“GRACE” DI ILYA POVOLOTSKY

L’ombra colossale delle pale eoliche incombe a intermittenza sul viso di Maria Lukyanova, protagonista di Grace, quasi a richiamare la rabbia centrifuga da cui è investita. Chiude le palpebre e immagina una via di fuga dal van in cui vive da quando ha memoria e dove il padre, Gela Chitava, ha riposto le sue ultime speranze. Una dimora con cui padre e figlia attraversano le province remote della Russia, proiettando vecchie pellicole nei villaggi in cui internet non ha ancora preso il sopravvento.  L’evasione dal padre e di conseguenza dalla vita da nomade – o meglio, da «viaggiatori», come sottolinea il genitore – per la protagonista si materializza nel mare, che può solo sognare attraverso le immagini di nuotatrici in un vecchio televisore e le attrazioni plastiche di un parco acquatico all’interno di un centro commerciale.

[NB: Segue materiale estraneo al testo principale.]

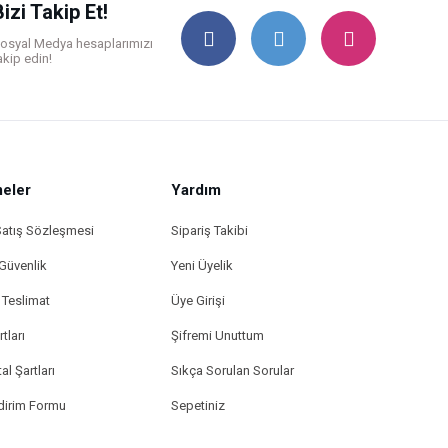
Bizi Takip Et!
osyal Medya hesaplarımızı
akip edin!
eler
Yardım
Satış Sözleşmesi
Sipariş Takibi
 Güvenlik
Yeni Üyelik
Teslimat
Üye Girişi
tları
Şifremi Unuttum
al Şartları
Sıkça Sorulan Sorular
ldirim Formu
Sepetiniz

«Un paradosso, no? Conoscere il futuro lo rende inevitabile» asserisce il padre in uno dei rari dialoghi con la figlia. Esatto, un paradosso, che inghiottisce la narrazione di Grace, dal principio decifrata e fatalista, e la ricerca di allontanamento da parte della figlia e che diventa un pretesto per Ilya Povolotsky: l’opportunità di contemplare una Russia lontana dall’immaginario comune del presente. Una Russia non inedita, che riprende l’estetica di Andrej Tarkovskij, ma che mostra la scalfittura mai rimarginata di quel lontano dicembre 1991, che in fondo è il punto di scontro transgenerazionale tra padre e figlia. Le immagini di Ilya Povolotsky e Nikolay Zheludovich (direttore della fotografia) sono incisive nel catturare con lunghi movimenti e zoom i paesaggi tristi e desolanti, in cui padre e figlia si confondono, nella traversata transcaucasica fino alla Tundra del Mare di Barents.

Un’iconografia della Russia che arriva come la traduzione del momento prima dello spiacevole schianto, narrata attraverso un racconto fatto di capricci tra padre e figlia – non a caso il titolo originale di Grace è «Blazh», in italiano «capriccio» – la cui unica risoluzione è l’inesorabile fato a cui sono stati deputati. Come le donne che fallacemente cercano di curare la tristezza del padre, come gli edifici in rovina pedinati dal van rosso bruno, come la pestilenza di pesci nel Mar di Bartens e la resa all’ineluttabilità della morte nel confronto finale tra madre e figlia.